La recepción de Netanyahu por parte de Viktor Orbán en plena vigencia de una orden de detención del TPI contra él por crímenes de guerra en Gaza no es un acto diplomático aislado, sino un gesto calculado de desobediencia institucional. Es un desafío a la arquitectura jurídica internacional, pero también un claro mensaje a sus socios políticos: la extrema derecha global no sólo justifica, sino que ampara e incluso legitima las prácticas más violentas del poder, siempre que se encuadran dentro de una narrativa securitaria racializada y antipluralista.
Orbán, como otros líderes iliberales, ha entendido el momento: en una Europa que se mueve cada vez más hacia el autoritarismo y la mano dura, gestos como éste son celebrados por sectores políticos que buscan debilitar los marcos internacionales que limitan la impunidad estatal. No es casualidad que Hungría haya evitado incorporar plenamente al marco jurídico las obligaciones del Estatut de Roma, dejando la puerta abierta a este tipo de salidas tácticas. Aunque su anuncio coincida con nuevos bombardeos israelíes sobre Gaza y el apoyo renovado de figuras como Donald Trump o Marine Le Pen.
La escena resulta aún más inquietante si se considera en su conjunto: países como República Checa, Rumanía, Argentina o incluso Francia y Alemania han adoptado posturas ambiguas o abiertamente permisivas ante el mandato del TPI. El problema no es sólo Hungría: es la erosión creciente de un consenso mínimo sobre los límites de la violencia estatal, cuando ésta es ejercida contra poblaciones racializadas o consideradas amenazas a la seguridad. La orden de detención contra Netanyahu se sustenta en indicios sólidos de crímenes de guerra, como el uso del hambre como arma o los asesinatos sistemáticos de civiles en Gaza. Desacatarla no es una muestra de realpolitik, sino una renuncia activa a la defensa del derecho internacional humanitario.
La extrema derecha no necesita tener el poder en todos los estados para avanzar en su agenda: le basta con modelar el marco del que es permisible.
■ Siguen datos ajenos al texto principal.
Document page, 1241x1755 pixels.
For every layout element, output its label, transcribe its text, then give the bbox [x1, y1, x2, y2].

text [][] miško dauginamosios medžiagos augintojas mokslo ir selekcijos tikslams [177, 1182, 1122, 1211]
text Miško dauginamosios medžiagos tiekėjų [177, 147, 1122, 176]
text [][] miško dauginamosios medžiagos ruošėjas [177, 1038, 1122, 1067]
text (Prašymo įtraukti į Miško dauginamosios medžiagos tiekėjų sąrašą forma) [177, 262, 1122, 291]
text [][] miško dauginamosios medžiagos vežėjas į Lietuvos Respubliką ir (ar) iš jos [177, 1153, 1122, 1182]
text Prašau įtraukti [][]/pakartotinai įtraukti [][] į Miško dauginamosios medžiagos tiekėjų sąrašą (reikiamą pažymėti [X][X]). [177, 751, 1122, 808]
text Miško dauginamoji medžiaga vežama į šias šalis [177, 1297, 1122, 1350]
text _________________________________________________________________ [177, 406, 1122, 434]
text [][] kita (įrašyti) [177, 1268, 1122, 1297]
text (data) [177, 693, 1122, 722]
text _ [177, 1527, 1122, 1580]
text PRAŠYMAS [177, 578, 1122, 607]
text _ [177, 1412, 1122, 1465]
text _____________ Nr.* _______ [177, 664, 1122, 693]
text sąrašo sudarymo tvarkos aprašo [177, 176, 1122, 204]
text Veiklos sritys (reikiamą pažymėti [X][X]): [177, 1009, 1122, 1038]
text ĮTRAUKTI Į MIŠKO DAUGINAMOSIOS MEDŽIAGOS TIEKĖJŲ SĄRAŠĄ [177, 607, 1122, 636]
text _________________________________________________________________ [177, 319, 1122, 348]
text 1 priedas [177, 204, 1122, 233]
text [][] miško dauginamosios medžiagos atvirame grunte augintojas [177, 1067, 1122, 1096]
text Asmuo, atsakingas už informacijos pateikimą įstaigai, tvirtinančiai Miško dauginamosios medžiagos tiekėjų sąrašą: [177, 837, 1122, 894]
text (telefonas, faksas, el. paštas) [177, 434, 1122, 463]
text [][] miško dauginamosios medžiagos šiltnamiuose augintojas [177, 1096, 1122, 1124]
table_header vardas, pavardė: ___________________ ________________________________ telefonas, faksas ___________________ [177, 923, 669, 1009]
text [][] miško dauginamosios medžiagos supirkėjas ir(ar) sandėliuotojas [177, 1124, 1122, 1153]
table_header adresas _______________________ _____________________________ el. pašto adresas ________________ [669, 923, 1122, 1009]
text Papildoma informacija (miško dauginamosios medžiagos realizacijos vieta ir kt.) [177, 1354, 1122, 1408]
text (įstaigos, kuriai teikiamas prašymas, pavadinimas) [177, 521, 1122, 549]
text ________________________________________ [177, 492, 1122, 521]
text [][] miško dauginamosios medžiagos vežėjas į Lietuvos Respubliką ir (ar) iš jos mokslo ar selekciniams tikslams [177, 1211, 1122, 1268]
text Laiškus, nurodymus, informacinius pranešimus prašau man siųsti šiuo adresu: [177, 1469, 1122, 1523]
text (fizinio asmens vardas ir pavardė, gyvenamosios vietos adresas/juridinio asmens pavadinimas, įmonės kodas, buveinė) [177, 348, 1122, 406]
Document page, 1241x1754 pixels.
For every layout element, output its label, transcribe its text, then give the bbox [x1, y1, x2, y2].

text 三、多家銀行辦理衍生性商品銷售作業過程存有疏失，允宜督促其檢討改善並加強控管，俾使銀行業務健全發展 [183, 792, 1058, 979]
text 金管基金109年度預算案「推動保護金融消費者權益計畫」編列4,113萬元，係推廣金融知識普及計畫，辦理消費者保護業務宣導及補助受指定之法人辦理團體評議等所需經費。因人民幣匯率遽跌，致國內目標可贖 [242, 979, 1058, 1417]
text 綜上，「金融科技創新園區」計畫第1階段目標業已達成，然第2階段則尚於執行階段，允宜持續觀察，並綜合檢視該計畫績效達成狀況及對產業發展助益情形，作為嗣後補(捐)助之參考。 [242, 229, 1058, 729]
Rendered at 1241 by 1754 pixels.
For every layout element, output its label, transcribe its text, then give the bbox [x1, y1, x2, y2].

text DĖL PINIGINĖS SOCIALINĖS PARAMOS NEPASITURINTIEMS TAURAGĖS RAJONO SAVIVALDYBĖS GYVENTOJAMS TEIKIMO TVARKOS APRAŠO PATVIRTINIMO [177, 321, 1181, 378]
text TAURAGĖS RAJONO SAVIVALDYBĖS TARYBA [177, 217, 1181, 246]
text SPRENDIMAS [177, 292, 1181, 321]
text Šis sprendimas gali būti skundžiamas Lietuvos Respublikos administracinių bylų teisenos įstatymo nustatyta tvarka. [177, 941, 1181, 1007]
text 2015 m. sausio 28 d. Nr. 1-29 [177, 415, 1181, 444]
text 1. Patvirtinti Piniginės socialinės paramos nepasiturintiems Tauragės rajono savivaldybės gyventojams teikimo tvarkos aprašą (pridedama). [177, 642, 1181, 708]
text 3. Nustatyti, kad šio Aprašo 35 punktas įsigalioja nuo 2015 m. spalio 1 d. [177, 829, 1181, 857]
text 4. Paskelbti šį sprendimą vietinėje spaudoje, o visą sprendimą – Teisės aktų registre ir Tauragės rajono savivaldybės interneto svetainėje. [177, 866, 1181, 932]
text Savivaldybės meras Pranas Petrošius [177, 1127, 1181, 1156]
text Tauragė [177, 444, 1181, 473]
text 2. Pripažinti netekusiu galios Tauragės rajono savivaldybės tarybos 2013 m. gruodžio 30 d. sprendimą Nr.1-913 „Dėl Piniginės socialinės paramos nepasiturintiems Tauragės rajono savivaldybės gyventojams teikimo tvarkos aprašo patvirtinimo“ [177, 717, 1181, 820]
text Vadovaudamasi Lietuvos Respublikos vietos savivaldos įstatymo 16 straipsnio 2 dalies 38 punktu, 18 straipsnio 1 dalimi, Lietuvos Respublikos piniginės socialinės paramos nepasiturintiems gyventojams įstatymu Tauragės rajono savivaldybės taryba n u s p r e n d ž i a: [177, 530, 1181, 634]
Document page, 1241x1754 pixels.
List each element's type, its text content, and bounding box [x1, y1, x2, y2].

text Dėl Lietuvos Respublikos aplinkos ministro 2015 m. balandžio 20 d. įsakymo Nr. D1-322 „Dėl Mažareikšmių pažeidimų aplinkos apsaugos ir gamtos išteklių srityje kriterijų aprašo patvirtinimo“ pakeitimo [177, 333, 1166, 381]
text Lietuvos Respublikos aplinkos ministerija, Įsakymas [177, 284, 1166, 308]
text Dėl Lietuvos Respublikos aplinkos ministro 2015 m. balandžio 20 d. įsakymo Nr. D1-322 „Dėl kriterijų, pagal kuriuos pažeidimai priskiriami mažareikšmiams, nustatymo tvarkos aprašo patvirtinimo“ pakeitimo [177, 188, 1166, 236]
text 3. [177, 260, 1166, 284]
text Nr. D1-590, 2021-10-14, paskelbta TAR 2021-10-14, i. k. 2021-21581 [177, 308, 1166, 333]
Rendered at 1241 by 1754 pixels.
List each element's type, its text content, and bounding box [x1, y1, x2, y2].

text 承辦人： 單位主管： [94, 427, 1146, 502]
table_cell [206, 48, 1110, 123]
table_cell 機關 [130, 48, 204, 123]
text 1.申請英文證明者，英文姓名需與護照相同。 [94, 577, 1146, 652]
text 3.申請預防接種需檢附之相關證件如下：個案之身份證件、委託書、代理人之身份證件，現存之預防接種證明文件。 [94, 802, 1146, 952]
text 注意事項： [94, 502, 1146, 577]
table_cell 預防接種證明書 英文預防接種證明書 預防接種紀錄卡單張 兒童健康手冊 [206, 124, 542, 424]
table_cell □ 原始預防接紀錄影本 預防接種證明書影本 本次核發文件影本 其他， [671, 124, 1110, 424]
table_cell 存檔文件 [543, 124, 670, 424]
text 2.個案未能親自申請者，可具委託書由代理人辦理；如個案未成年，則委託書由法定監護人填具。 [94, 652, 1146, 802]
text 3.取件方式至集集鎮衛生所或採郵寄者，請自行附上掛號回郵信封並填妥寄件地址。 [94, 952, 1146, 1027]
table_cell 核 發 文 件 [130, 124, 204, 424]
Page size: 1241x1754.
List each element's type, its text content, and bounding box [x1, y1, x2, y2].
La visita de Netanyahu, acogido como un aliado estratégico por líderes ultranacionalistas, ilustra cómo se articula una legitimidad paralela, una comunidad de intereses que desprecia el multilateralismo, desactiva los controles institucionales y reduce la justicia a una cuestión de afinidades ideológicas.
Que Hungría abandone el TPI en estas condiciones debería encender todas las alarmas. No porque su salida tenga un efecto legal devastador –el tribunal ya ha sufrido afrontes similares por EEUU, Rusia o Israel–, sino porque señala el retroceso político de los valores que el tribunal representa: la rendición de cuentas, la protección de la población civil, la universalidad de los derechos humanos.
En este sentido, lo que está en juego no es sólo la credibilidad del TPI, sino el propio papel de la legalidad internacional como freno ante los crímenes del poder. Y la pregunta que se impone es clara: ¿cuántos estados están más dispuestos a sacrificar el derecho internacional en nombre de alianzas ideológicas que normalizan la violencia y el autoritarismo?